Isolation and Group Insanity
Isolation breeds incestuous decision-making unrelated to the facts on the ground, moral standards, or the needs of allies (all necessities in a complex and networked world). Since an isolated leadership team doesn't pay heed to the external reference environment, its decisions increasingly totter towards what looks like group insanity.
That is why this is so disturbing: Under pressure, Bush assembled a team of former foreign policy decision makers. On the face of it, this was a good sign of health. Unfortunately, it was a stunt. The meeting was less than hour long and was consumed by 40 minutes of presentations TO the assembled team. Bush only spent 5-10 minutes in two-way discussion. Amazing.

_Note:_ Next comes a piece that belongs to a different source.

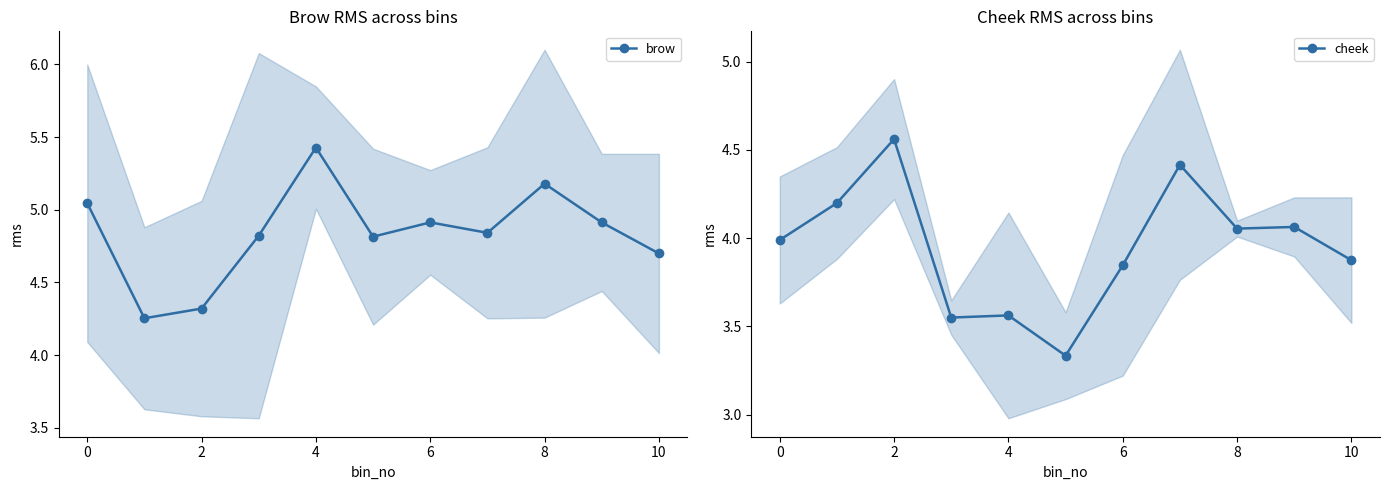

How many interior local valleys does the cheek series have?

3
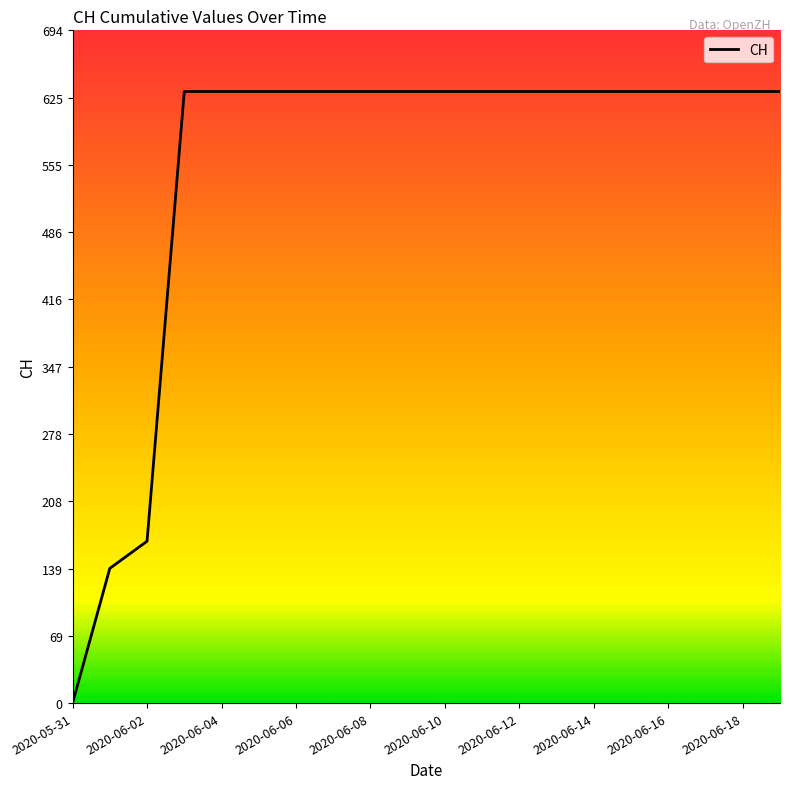

What is the maximum value shown in the chart?

631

We are in deep and ongoing trouble. This isolated team will continue to make decisions in a vacuum. Errors will compound errors. External pressure will mount until there is a crisis. In this crisis, the positive feedback from non-cooperative centers of gravity will overwhelm the inherent stability of the system and chaos will rule. The system will either right itself or continue to spin off in an uncontrolled manner.
A natural corrective is an election cycle, although the mid-terms may not be enough to dampen the disruption emanating from current feedback loops. It may even worsen things by increasing the power of non-cooperative centers of gravity vs. the isolated leadership team. Additionally, external shocks such as an additional attacks on the US by al Qaeda could cause this unstable system to spin out of control and stay in a chaotic state for an extended period of time.
We live in interesting times.
This does not surprise me. But to me the question is this: Was this a staged event to make it look as if the administration were reaching out or was it an attempt to get former key foreign policy players to comply with the adminstration's intentions - say, an attack on Iran - by cajoling or corecion? A look at those presentations would answer much.
Posted by: dimbulb | January 08, 2006 at 06:03 AM
"Since an isolated leadership team doesn't pay heed to the external reference environment, its decisions increasingly totter towards what looks like group insanity." Institutional autism! Swallow two Patriot Act amendments and call me in the morning.
Posted by: sfenerule | January 08, 2006 at 03:56 PM
another disturbing trend which tracks the same problem is the inability of the american government's heterogeneic systems to effect change. it seems that somehow the systems designed to form a broad consensus ruling party have completely failed. instead the country is left with a narrow interested ruling elite (whichever lever it may pull on election day).